Tengo dos compañeras que han estado conmigo desde un principio y me han apoyado, a pesar de ser totalmente diferentes. La primera es una anciana llamada Gilberta. Ella es muy tranquila, risueña y ama atender a los hombres porque es la oportunidad perfecta para escribir su número dentro de las tazas. La segunda es Gabriela, una chica gótica que siempre anda un dildo dentro de su bolso. Mi curiosidad me llevó a preguntarle ¿por qué? y un día me contó su estúpida historia. Todo comenzó cuando intentaron asaltarla y ella misma se roció gas pimienta por los nervios. Los asaltantes, por pena y lastima, la dejaron en paz. Incluso, le dieron parte del dinero que habían robado para que fuera al hospital.

La cafetería de Don Juan, sin duda, ha sido como un segundo hogar para mí.

Gabriela me da un golpecito en el codo, señalando un punto en específico al otro lado de la barra. Es Gil, y está escribiendo su número dentro de otra taza mientras mira a un anciano de más o menos su edad. Es muy común verla haciendo eso. Y aunque suene loco, la mayoría de las veces le funciona, pues su vida sexual es más aventurera que la de cualquier joven que haya conocido.

— Apuesto diez a que la llama.

Estiro un billete sobre la mesa y lo dejo debajo de unas tazas. Gaby mira el billete en forma de cuadrito que hice antes de venir al trabajo y pone otro billete.

— Apuesto veinte a que está a punto de llorar.

— ¿Por qué lo dices si está sonriendo?

Tarda una eternidad en contestar. Limpia un par de vasos y ya después se apoya con los brazos sobre la barra, viendo la escena frente a nosotras.

— Un sabio dijo que somos seres perdidos que suelen fingir sonrisas para olvidar tristezas y confundir amor con cualquier mierda. Y ese hombre está más perdido que tú y yo. ¿Lo notas o soy la única que de verdad ve más allá de las miradas?

— Creo que eres la única. — hago una mueca incomoda.

— No te preocupes, es la típica maldición de los humanos. Pocos pueden entender la realidad de un corazón solitario porque nos gusta ver lo que queremos.

Volvemos a Gil. Va caminando a su presa, moviendo las caderas como una modelo de pasarela y sosteniendo el café con la mano temblorosa, mientras el diseño de canela se derrama en el plato. Acomoda su cabello, blanco por la edad, y limpia el labial rojo que se ha corrido. Pone la taza frente al señor, le guiña un ojo y se devuelve a su lugar. Peculiar, sí.

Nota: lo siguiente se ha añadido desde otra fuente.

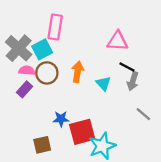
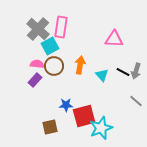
gray cross: (19, 48) -> (38, 29), moved
black line: (127, 67) -> (123, 72), moved
gray arrow: (133, 81) -> (136, 71), moved

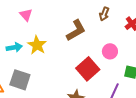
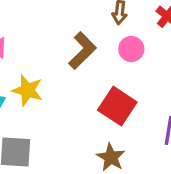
pink circle: (110, 51) -> (131, 49), moved

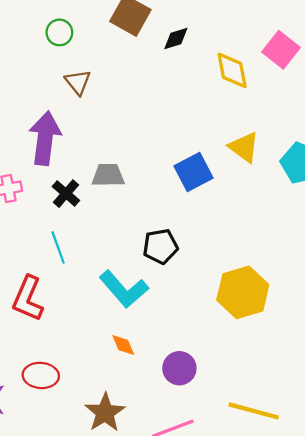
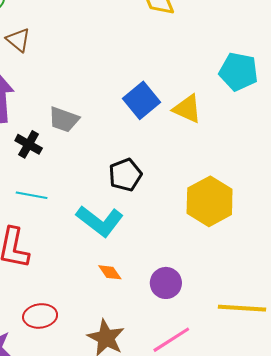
yellow triangle: (244, 147) -> (187, 109), moved
gray trapezoid: (108, 175) -> (64, 120), turned -148
cyan line: (58, 247) -> (32, 195), turned -48

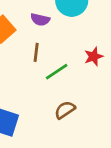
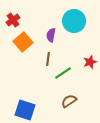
purple semicircle: (40, 20) -> (51, 35), turned 88

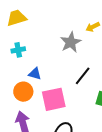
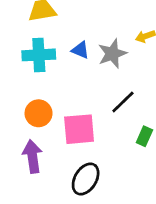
cyan cross: (18, 50) -> (39, 55), size x1.6
blue triangle: (35, 74) -> (80, 50), moved

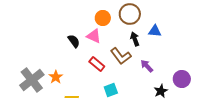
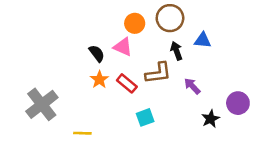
brown L-shape: (121, 56) -> (158, 73), turned -60
orange star: (56, 77) -> (99, 80), moved
yellow line: (72, 97) -> (82, 133), moved

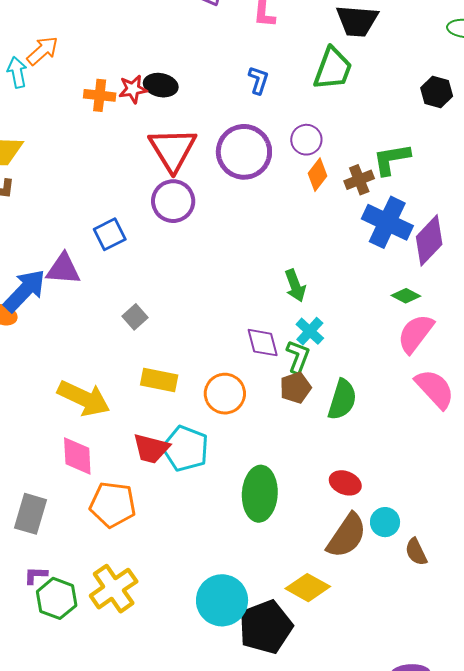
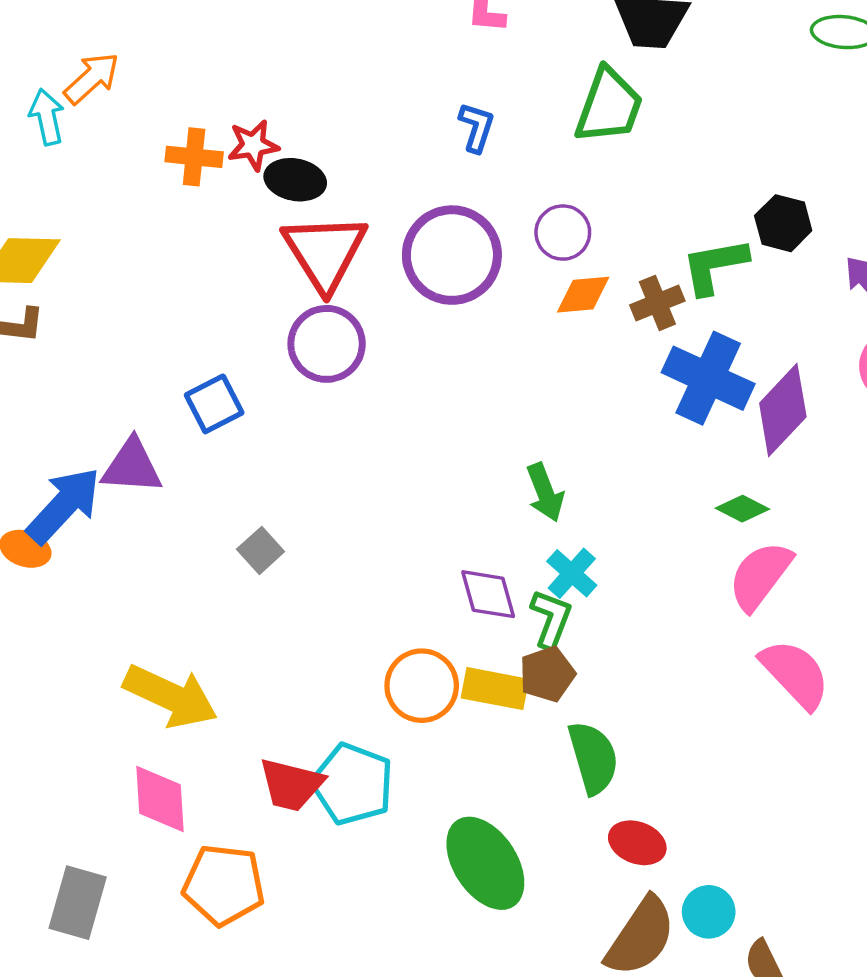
black ellipse: (161, 85) -> (295, 180), moved
black hexagon: (437, 92) -> (783, 223), moved
orange diamond: (317, 175) -> (583, 295), turned 48
yellow rectangle: (159, 380) -> (495, 689), moved
green semicircle: (342, 400) -> (593, 758), moved, turned -33
green ellipse: (260, 494) -> (485, 863), turned -36

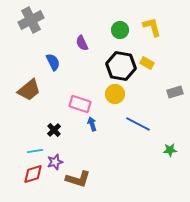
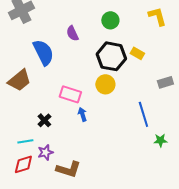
yellow L-shape: (152, 27) -> (157, 16), moved
blue semicircle: (53, 62) -> (43, 52), size x1.5
blue line: (138, 124) -> (143, 114), moved, turned 45

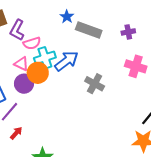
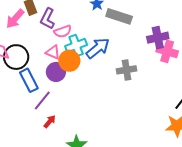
purple cross: (128, 32) -> (158, 38), moved, size x1.5
gray cross: (95, 84) -> (126, 70), turned -36

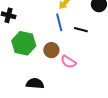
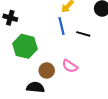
brown circle: (51, 50) -> (47, 70), moved

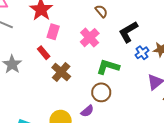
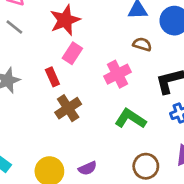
brown semicircle: (101, 11) -> (142, 44), turned -48
brown circle: (101, 92) -> (146, 166), moved

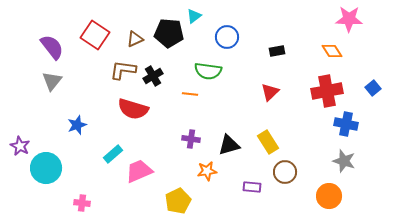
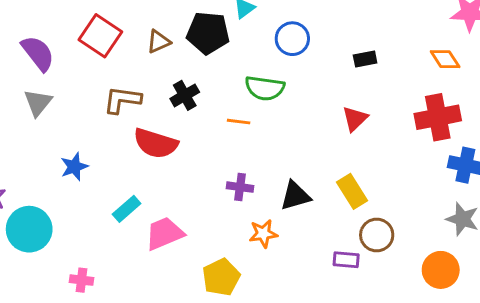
brown L-shape: (123, 70) -> (122, 100), moved
purple rectangle: (252, 187) -> (346, 260), moved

El señor mira la taza con atención, tira el periódico a un lado y la toma con dos de sus dedos. Le da el primer sorbo, quedando con un bigote de leche y canela, y, posteriormente, vuelve a poner la taza sobre el plato blanco. Repite este movimiento varias veces hasta que se termina el café y, cuando lo hace, nota el número entre los restos. Se queda inmóvil, como una estatua, y yo comienzo a alarmarme. No estamos listas para verle morir gracias al regalito. Gil también está inerte, viéndole mientras remueve una tanga roja en su mano; ese es el recuerdo que siempre les da a los señores que anotan su número.